Not another dementia charity? Yes, but read on.

In 2022 Dementia was the leading cause of death in England and Wales, while many charities exist, doing great work, we believe that none provide the service we will be offering. We will fund professional carers to visit and provide much-needed respite to family carers at their own home.

The respite we will fund, is to protect the health and wellbeing of family carers of qualifying Buckinghamshire-based dementia patients. The carers we will provide, will be dementia-trained from organisations operating under the umbrella of the Quality Care Commission.

Many medical conditions enable patients and their families to receive Continuing HealthCare (CHC) by the NHS with financial assistance. Shockingly, dementia patients do not automatically qualify. As a result, those with means are able to seek private care, whilst many of those without, fall between the cracks and are left for a family carer to care for them.

These valuable carers are the hardest hit, often having issues of their own but trying to do the utmost for their patient.
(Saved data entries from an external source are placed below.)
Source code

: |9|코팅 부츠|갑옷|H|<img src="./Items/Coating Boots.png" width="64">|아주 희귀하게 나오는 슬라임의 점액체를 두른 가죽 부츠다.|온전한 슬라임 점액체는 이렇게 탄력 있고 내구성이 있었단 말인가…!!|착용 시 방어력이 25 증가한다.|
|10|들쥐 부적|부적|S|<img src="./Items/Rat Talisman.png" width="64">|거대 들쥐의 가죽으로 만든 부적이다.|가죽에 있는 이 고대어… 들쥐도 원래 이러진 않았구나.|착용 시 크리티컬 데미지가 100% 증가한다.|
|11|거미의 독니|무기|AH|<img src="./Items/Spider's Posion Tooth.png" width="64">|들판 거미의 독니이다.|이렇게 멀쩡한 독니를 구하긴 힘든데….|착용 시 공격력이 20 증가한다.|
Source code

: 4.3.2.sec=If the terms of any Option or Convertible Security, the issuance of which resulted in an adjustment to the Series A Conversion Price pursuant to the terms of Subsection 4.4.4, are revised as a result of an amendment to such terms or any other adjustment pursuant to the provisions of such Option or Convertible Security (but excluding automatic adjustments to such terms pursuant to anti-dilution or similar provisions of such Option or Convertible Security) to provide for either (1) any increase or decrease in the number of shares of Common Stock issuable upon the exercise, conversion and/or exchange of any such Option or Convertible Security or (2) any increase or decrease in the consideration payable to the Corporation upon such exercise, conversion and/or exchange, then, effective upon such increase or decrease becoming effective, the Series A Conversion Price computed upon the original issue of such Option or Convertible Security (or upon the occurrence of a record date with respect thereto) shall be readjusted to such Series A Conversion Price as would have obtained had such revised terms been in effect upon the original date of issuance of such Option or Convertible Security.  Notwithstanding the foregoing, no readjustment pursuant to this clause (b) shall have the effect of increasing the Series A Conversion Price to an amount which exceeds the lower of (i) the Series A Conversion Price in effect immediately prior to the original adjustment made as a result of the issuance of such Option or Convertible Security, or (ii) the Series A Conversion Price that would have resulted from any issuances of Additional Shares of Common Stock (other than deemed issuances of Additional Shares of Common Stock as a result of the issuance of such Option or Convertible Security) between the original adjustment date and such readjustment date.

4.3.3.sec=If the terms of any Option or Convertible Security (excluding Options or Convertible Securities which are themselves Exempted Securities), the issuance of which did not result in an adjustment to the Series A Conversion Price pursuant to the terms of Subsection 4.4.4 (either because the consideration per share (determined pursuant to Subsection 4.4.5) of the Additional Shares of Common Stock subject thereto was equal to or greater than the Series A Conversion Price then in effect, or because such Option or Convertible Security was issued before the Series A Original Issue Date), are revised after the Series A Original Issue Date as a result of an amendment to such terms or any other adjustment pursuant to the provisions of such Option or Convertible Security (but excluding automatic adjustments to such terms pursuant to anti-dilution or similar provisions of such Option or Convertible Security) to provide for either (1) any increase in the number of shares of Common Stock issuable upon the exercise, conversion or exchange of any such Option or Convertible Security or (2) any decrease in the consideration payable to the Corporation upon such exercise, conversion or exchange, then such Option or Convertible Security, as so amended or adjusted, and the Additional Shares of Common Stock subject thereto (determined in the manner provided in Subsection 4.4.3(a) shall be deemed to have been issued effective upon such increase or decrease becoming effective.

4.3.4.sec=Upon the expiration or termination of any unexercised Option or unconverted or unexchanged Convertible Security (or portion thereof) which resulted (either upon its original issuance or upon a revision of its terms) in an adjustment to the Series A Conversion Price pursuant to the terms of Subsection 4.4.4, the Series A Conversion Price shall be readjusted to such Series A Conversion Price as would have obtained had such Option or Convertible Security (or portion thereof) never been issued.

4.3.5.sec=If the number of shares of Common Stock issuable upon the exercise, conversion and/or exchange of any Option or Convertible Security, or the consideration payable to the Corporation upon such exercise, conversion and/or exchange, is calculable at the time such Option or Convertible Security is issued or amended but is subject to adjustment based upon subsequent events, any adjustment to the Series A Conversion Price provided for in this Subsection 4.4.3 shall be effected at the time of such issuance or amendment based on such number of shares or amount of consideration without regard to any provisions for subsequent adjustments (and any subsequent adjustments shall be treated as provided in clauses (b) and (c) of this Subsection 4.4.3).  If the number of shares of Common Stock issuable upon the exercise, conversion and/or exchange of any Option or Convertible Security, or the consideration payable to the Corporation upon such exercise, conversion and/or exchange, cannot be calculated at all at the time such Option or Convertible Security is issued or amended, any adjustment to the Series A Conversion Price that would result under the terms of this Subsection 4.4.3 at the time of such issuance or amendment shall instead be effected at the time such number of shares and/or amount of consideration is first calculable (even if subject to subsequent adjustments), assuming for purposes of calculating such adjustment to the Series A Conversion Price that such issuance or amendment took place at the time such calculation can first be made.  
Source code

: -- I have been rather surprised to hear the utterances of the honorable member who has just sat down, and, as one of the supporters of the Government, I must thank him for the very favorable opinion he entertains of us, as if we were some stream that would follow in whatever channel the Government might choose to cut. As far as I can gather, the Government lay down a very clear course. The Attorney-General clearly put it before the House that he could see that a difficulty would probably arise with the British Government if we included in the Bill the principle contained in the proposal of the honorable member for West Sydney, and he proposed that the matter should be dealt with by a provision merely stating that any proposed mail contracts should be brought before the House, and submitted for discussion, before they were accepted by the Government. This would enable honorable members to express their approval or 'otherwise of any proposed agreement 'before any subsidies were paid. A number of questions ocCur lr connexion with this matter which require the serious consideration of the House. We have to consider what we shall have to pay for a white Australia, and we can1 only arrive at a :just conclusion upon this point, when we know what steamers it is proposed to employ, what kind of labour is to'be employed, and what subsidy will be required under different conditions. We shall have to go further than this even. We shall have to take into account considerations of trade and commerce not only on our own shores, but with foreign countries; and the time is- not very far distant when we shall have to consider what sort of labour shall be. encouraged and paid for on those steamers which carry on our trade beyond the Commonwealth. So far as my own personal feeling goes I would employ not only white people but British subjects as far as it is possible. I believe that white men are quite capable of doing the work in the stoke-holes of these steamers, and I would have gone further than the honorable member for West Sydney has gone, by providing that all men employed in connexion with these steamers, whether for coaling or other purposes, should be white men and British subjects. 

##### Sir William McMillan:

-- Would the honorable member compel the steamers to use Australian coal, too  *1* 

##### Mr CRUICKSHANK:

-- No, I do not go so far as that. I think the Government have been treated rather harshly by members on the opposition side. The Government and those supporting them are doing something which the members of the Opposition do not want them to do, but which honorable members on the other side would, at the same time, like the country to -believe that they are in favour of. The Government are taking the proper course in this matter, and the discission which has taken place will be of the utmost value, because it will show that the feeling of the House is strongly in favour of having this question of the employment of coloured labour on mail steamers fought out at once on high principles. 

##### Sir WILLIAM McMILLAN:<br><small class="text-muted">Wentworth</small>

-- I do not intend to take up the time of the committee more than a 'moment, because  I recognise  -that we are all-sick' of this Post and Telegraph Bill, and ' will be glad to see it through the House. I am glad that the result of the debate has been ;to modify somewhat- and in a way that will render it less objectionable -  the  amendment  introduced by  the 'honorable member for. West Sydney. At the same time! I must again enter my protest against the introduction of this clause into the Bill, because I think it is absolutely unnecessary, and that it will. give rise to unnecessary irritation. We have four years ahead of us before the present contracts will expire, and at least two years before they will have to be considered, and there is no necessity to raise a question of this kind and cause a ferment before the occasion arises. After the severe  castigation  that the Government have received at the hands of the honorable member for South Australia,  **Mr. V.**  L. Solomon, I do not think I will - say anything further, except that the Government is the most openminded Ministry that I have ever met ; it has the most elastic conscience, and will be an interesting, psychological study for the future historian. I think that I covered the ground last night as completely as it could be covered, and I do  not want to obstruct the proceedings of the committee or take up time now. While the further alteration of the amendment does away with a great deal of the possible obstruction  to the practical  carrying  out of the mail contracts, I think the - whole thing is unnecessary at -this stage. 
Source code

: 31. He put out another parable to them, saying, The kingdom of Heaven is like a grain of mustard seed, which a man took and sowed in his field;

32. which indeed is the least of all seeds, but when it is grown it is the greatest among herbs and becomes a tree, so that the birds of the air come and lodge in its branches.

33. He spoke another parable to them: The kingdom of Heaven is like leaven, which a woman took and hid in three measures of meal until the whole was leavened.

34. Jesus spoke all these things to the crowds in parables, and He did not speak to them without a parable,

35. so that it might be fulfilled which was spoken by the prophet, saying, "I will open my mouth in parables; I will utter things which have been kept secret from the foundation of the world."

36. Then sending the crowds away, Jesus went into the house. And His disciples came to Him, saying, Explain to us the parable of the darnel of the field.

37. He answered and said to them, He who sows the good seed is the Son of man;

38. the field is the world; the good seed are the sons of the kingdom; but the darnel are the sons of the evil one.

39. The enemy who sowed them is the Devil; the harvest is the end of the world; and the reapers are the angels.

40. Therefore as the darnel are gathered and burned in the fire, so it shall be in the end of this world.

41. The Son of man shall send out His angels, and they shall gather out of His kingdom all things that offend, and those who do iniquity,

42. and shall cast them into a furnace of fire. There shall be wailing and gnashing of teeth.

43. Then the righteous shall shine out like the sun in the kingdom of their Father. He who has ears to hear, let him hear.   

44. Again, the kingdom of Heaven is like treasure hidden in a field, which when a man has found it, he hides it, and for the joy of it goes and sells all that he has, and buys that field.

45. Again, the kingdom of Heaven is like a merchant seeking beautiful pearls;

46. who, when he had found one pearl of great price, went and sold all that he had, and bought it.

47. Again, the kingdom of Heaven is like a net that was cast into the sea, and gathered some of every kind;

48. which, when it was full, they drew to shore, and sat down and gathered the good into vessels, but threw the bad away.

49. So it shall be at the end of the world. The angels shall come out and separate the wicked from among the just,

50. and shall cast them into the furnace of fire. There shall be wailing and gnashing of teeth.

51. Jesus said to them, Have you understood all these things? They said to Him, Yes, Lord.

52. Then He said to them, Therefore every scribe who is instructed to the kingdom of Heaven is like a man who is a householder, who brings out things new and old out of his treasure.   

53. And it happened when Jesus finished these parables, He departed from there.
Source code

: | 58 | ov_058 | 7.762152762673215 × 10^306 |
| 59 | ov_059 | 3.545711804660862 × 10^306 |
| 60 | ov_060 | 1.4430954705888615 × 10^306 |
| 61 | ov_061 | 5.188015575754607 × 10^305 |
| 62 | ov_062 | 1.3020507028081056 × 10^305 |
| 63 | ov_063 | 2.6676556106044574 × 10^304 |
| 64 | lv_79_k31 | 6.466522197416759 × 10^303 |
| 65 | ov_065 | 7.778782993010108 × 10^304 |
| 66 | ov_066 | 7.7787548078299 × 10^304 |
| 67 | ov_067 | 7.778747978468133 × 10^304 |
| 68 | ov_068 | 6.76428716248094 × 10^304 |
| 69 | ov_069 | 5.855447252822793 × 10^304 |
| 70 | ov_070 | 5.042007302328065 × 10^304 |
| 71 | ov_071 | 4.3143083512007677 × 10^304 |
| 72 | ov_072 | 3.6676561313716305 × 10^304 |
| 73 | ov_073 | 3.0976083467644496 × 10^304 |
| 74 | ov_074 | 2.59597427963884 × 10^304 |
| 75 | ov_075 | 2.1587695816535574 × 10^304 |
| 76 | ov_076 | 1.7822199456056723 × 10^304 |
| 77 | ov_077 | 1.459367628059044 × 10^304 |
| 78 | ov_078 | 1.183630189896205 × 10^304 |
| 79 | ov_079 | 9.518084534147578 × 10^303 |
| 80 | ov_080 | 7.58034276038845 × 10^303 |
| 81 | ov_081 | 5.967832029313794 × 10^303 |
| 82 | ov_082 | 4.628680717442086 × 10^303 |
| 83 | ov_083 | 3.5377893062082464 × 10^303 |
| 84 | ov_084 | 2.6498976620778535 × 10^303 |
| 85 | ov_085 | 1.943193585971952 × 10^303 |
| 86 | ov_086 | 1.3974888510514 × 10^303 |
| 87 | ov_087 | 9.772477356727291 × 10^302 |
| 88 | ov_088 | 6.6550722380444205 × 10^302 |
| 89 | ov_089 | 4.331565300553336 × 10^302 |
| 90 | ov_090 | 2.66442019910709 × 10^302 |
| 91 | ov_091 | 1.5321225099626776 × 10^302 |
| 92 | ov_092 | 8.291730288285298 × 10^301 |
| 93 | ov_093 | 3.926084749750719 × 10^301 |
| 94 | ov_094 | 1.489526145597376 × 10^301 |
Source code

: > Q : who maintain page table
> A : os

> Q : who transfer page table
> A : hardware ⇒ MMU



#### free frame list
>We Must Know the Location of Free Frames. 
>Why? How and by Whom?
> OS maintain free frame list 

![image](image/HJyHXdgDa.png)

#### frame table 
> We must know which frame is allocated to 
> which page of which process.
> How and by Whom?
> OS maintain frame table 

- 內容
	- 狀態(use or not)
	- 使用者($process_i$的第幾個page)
The outcome is that often they are physically and mentally exhausted, suffering a toxic mix of guilt and bereavement for the virtual loss of a loved one.

This is where Dementia Carer’s Respite comes in, as the charity that cares for the family carers themselves.

  • We are looking to form an “expert panel” of dementia family carers. If you are a practicing dementia family carer and comfortable to talk about it, we would like to talk to you.
  • We need volunteers with 5-7 hours a week to spare to help with the running of this charity. If you have skills that would benefit the charity, we would love you to join us.
  • Are you able to empathise with the desperate plight of family carers - watching their loved one virtually disappear before their eyes with the effective loss of their own life as they spend 24/7 caring for them, without even a few hours of respite? If you are, please donate - even a small amount will help.

Andrew Ketteringham, former director of external affairs at Alzheimer’s Society and Vice Chair of Alzheimer’s Disease International, says, “I am delighted to see the need being recognised in Buckinghamshire and a charity being established to meet that need”.